→ **THE PROBLEM**:
Would you please repeat the material exactly, from the first line to the last?

→ **MATERIAL SHOWN**:

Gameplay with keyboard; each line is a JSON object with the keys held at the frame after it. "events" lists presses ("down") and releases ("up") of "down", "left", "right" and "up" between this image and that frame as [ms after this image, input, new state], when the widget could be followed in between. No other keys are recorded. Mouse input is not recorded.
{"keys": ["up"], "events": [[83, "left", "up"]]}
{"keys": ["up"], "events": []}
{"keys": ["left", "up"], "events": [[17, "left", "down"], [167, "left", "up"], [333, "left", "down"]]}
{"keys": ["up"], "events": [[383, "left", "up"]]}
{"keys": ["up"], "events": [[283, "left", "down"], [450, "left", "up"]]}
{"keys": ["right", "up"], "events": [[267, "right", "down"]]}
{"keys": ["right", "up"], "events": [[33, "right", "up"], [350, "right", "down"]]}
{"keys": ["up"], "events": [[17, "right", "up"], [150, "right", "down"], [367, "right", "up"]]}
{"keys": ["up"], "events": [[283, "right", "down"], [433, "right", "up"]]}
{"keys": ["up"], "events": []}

→ **TASK ANSWER**:
Gameplay with keyboard; each line is a JSON object with the keys held at the frame after it. "events" lists presses ("down") and releases ("up") of "down", "left", "right" and "up" between this image and that frame as [ms after this image, input, new state], when the widget could be followed in between. No other keys are recorded. Mouse input is not recorded.
{"keys": ["up"], "events": [[83, "left", "up"]]}
{"keys": ["up"], "events": []}
{"keys": ["left", "up"], "events": [[17, "left", "down"], [167, "left", "up"], [333, "left", "down"]]}
{"keys": ["up"], "events": [[383, "left", "up"]]}
{"keys": ["up"], "events": [[283, "left", "down"], [450, "left", "up"]]}
{"keys": ["right", "up"], "events": [[267, "right", "down"]]}
{"keys": ["right", "up"], "events": [[33, "right", "up"], [350, "right", "down"]]}
{"keys": ["up"], "events": [[17, "right", "up"], [150, "right", "down"], [367, "right", "up"]]}
{"keys": ["up"], "events": [[283, "right", "down"], [433, "right", "up"]]}
{"keys": ["up"], "events": []}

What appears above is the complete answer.